When Christy left at the end of October—when we thought the leaving was permanent—there were several hours between the time she left and the time her big white Pod followed her (those crates that are packed up, picked up, and shipped off to designated locations). In the two days before she left, I would drive up behind its open door to bikes and furniture, saws and garden tools, all belted into place for safe travels. But here, now, it sat sealed, locked… fallen leaves kicking at its sides on winds of finality. When the driver came to tow it off, I stood staring out my kitchen window through the slats of open metal blinds, my older son standing next to me. At first, I made pretense of wanting to see how the mechanics of lifting and storing such a thing worked. But after a time, my son said, “Mom, this is weird. That guy can see us watching him.” Then, giving up the pretense in a fashion so atypical of my usual self-consciousness I said, “I don’t care. I’ll never see him again in my life; this is the last I’ll see of Christy,” and I stood there watching, without apology, until the trailer with its gleaming Pod pulled away from the house and the last inch of its blocky whiteness slipped out of my view. It was a sad day.
Fast forward through the break-up-that-was-not-to-be to spring break, 2013. Christy and I are walking around Portland imagining the spaces of her new place, chuckling at funky yard art, folding into 60s era bar chairs crafted of wine barrels, and sniffing mason jars of herbal remedies and twined sage bundles—the ones sure to aggravate any of those pesky spirits hanging around to take out ancient grievances on happy new home-owners. Retailers comment on the public nature of our coupling:
“It’s sweet to see you so affectionate. How long have you been together?” asks the woman in the herb shop.
“About two years,” answers Christy.
“My partner and I are at three and a half. Good to be reminded…”
I have a couple thoughts: 1. If she only knew, and 2. Is three and a half all we get?
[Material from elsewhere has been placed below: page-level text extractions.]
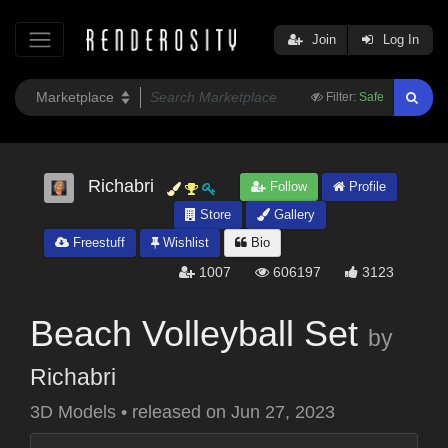
Join
Log In
Filter:
Safe
Richabri
Follow
Profile
Store
Gallery
Freestuff
Wishlist
Bio
1007
606197
3123
Beach Volleyball Set
by
Richabri
3D Models
•
released on
Jun 27, 2023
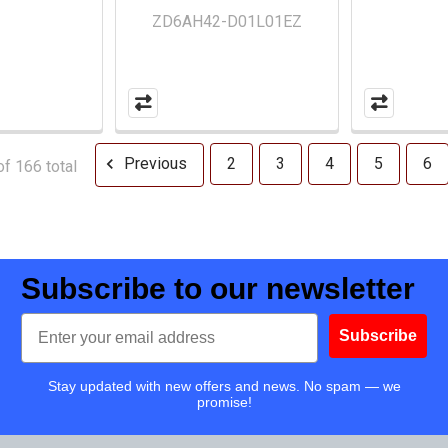
ZD6AH42-D01L01EZ
Previous
2
3
4
5
6
f 166 total
Subscribe to our newsletter
Email
Subscribe
Stay updated with new offers and news. No spam — we
promise!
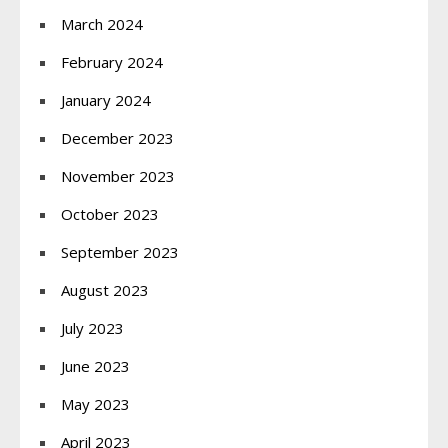
March 2024
February 2024
January 2024
December 2023
November 2023
October 2023
September 2023
August 2023
July 2023
June 2023
May 2023
April 2023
Then she asks, “Have you heard anything about what’s happening in the Supreme Court?” and she tells us how the first question asked of the attendees is something like, “How does anyone’s right to marry affect you personally?”
It’s an interesting question… one that takes the steam out of The Bible Tells Me So, though, I suppose, if you buy into James Dobson’s argument that the shooting at Sandy Hook was a result of the country’s opening to gay rights, then you could fear for your child’s safety in school.
But when I got home and read some of the other questions the justices were asking, I became confused. They were questions about the security of children raised by same-sex couples or the newness of gay marriage in society, a suggestion from which I can infer that the idea just hasn’t been tested sufficiently in time.
Hmm… I seem to recall from my high school civics class that the function of the Supreme Court is to ascertain the constitutionality of the law, and I can’t quite see how either of the questions above relates to an interpretation of the Constitution. Rather they look a bit more like stall tactics employed by politicians than the sound arguments of law I expect from the highest court in our country. To be fair, however, I suppose if the justices were making arguments that favored my position but lacked the argument of law, I might look the other way. Or applaud.
These days, having been married and divorced, both before I knew for sure that I was gay, I’m not even certain what marriage means to me, though Christy suggested the nearest meaningful purpose I’ve heard: It marks a coming of the fullness of a loving relationship though not the end of it. But like so many gay citizens of this country, it is the validation that comes of the right to marry that I hope for. It is a validation of love and the mess that often accompanies it—of the humanness, both for better and for worse, that gives birth to our choices. Maybe that’s the reason I’ve watched Noah St. John perform his story, “The Last Mile” on NPR’s Snap Judgment no less than a hundred times. He tells a story of love and family that transcends type—a story that humanizes us all. It says that love in all of its mess, with white crates that leave and come back again, is still love, after all.
In the days and years that follow our Supreme Court’s decisions on gay marriage, we will surely hear about the numbers and percentages of gay divorces and the children of gay parents sitting in therapy—we already do. But to those un-well-wishers I would ask, simply, how is my humanity different from yours? And add that maybe if we could all be supported in loving those whom we love, ourselves most of all, those statistics might begin to look a little different for the whole of us.
If you haven’t seen Noah’s story, check it out. I’ll be shocked if you can watch it less than five times or twenty in a day.